In detailed policy addresses last year, both Gore and Bush used language about the transforming power of faith as they laid out similar visions for cracking the wall between church and state. They pledged to expand the concept of ''charitable choice,'' an obscure provision in the 1996 welfare overhaul law that requires state agencies to let religious groups compete for government contracts without demanding they give up their sectarian character, as long as they don't evangelize.

Bush said in a July 1999 address at a Methodist church in Indianapolis: ''In every instance when my administration sees a responsibility to help people, we will look first to faith-based institutions, to charities, and to community groups that have shown their ability to save and change lives.''

According to the Center for Public Justice, a Christian think tank in Annapolis, Md., Bush's commitment to charitable choice - the governor issued an executive order endorsing it after the welfare law passed - has made Texas one of the only states to steer public funds aggressively to religious groups.

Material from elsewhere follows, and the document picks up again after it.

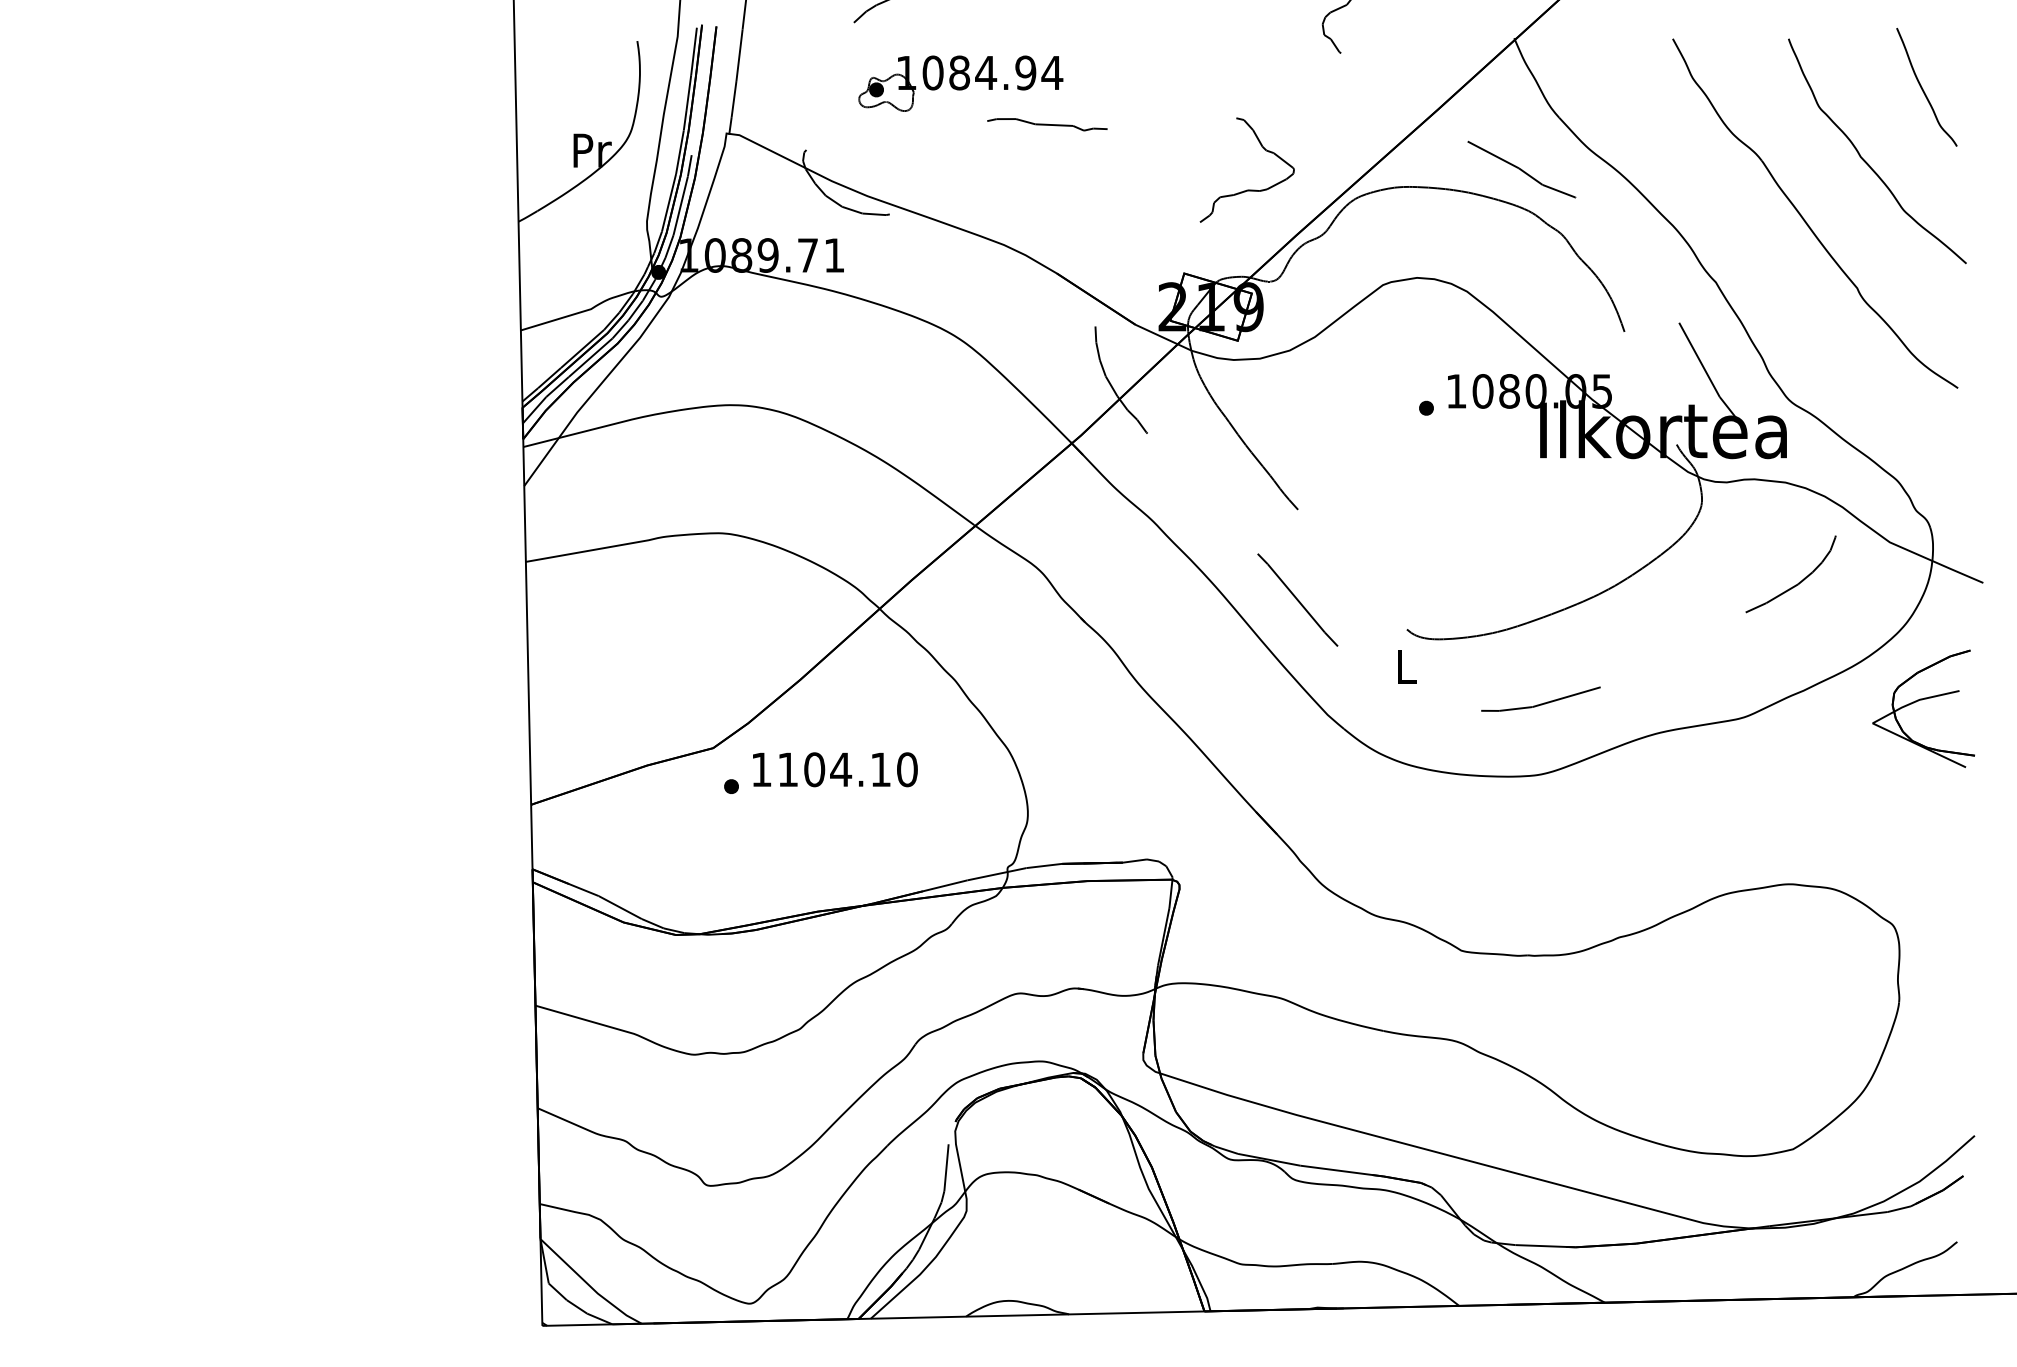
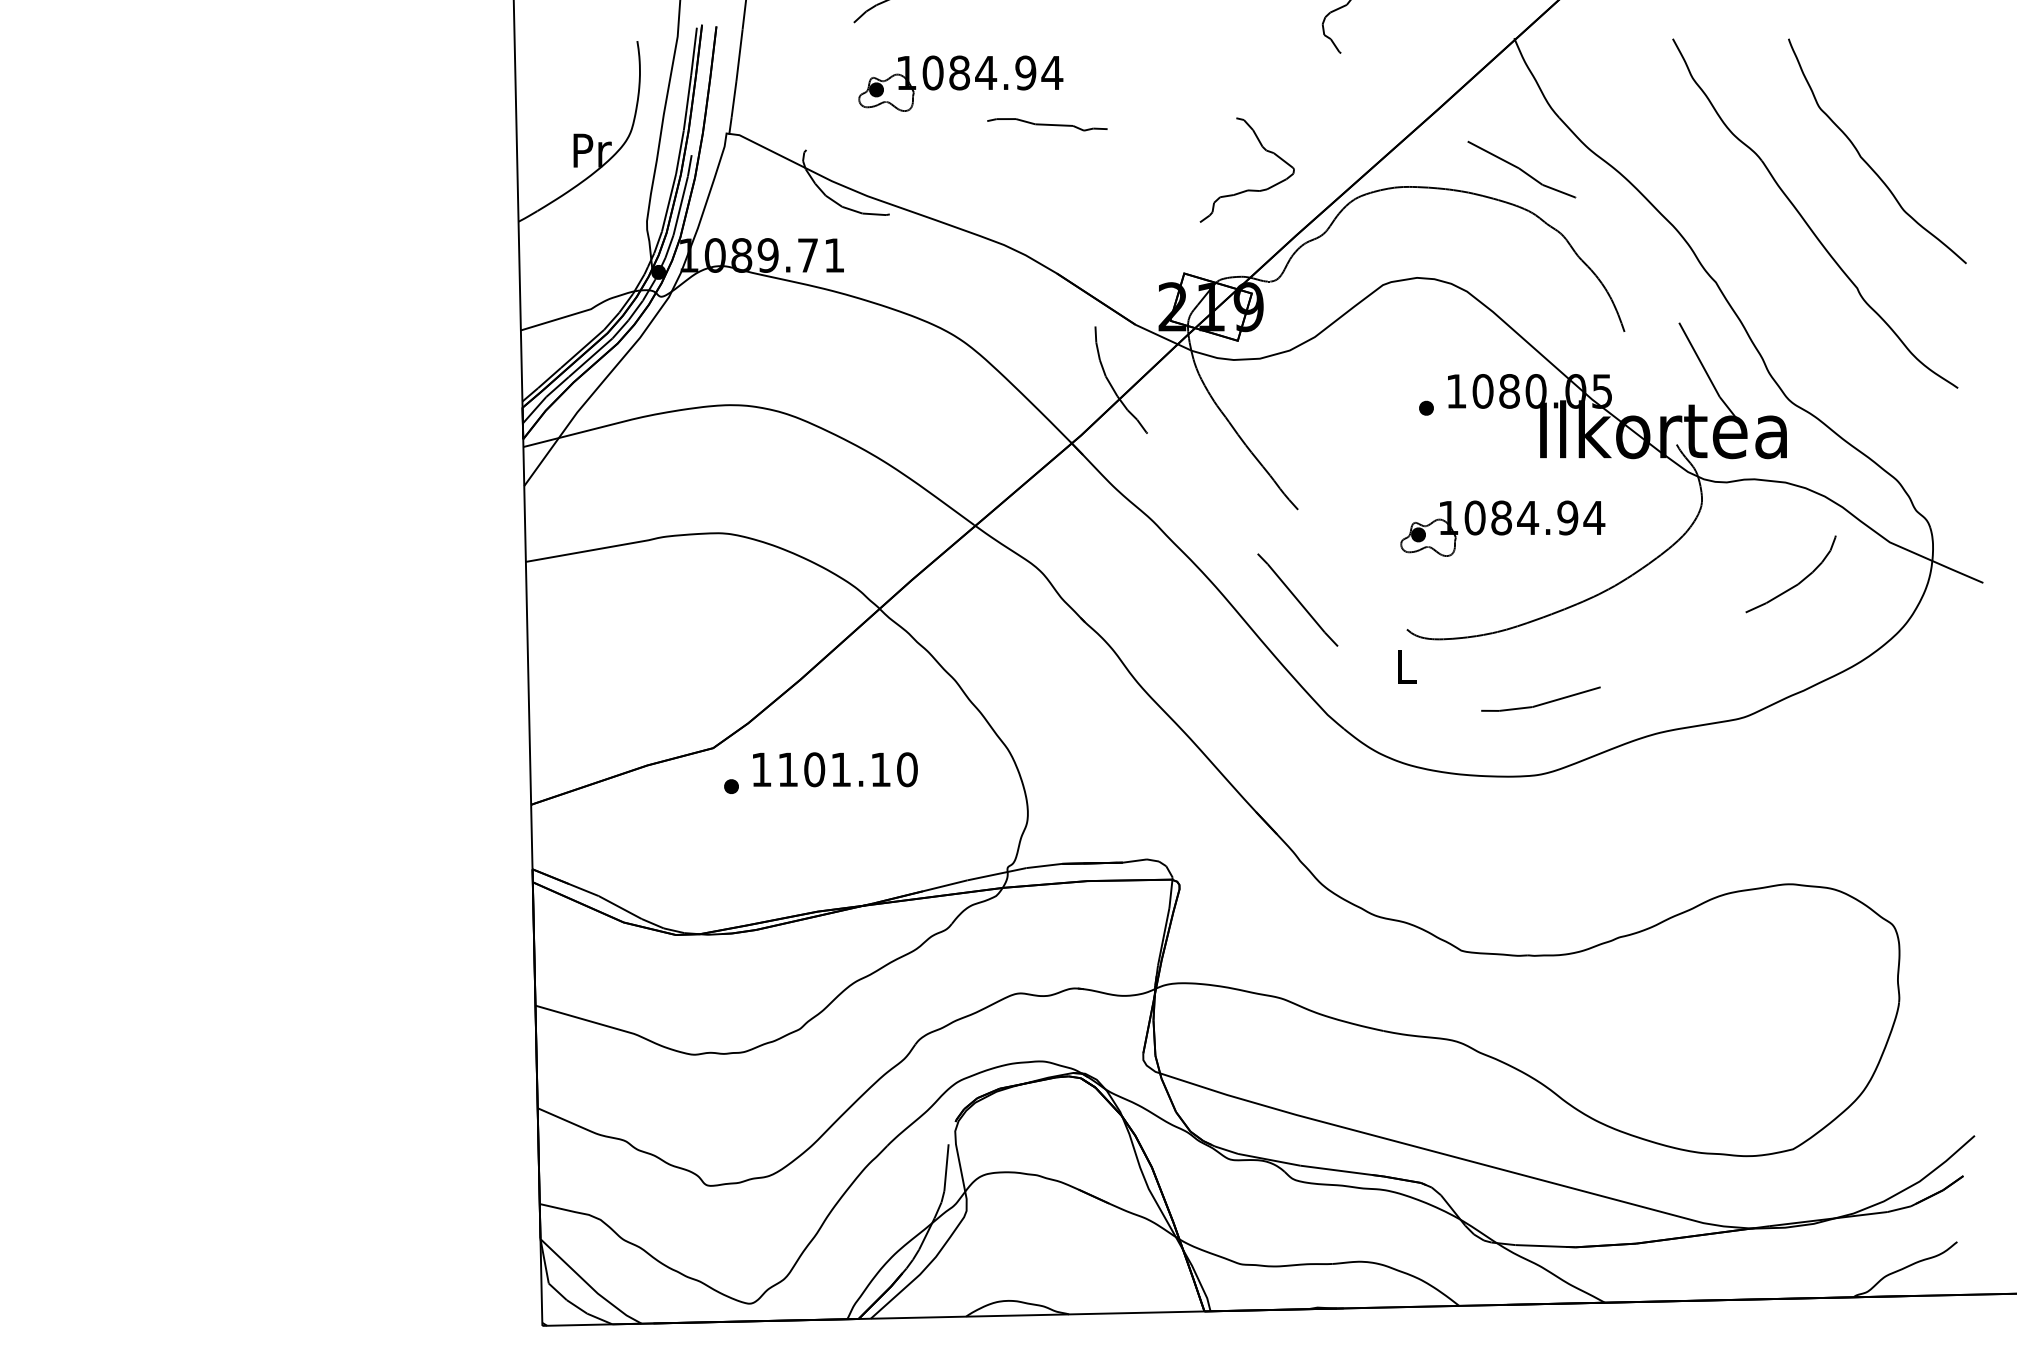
curve at (1923, 89): present -> none
part at (1502, 528): none -> present
part at (1922, 700): present -> none
text at (841, 769): 1104.10 -> 1101.10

Stephen Lazarus, a policy analyst at the center, said most states have either been unaware of the provision, or, like Massachusetts, made no new efforts to expand partnerships they already had with faith-based groups.

''We have a long history of contracting with faith-based organizations, so it really was a part of welfare reform that didn't have much of an impact on us,'' said Thomas Noonan, general counsel of the Massachusetts Department of Transitional Assistance. Noonan said sectarian groups providing shelter for the homeless will receive $6.2 million, or about one-third of this year's shelter budget.

Gore, in a May 1999 speech to the Salvation Army in Atlanta, called for extending charitable choice beyond welfare to drug treatment, homelessness, and youth-violence prevention.

''I believe strongly in the separation of church and state, but freedom of religion need not mean freedom from religion,'' Gore said. ''There is a better way.''

Melissa Rogers, general counsel for the Baptist Joint Committee for Public Affairs, noted that Gore has not spoken out on the issue recently, perhaps because charitable choice is not garnering ''untempered enthusiasm'' from all faith groups on the left and the right.

''I feel distinctly uneasy when I hear policy makers talk about all the positive social results that religion produces, like churches are some cog in the bureaucratic wheel, or you can plug them in and use them,'' Rogers said. She added that religious institutions could lose their autonomy if they become too dependent on federal contracts.

But the idea is ''hot,'' Rogers said.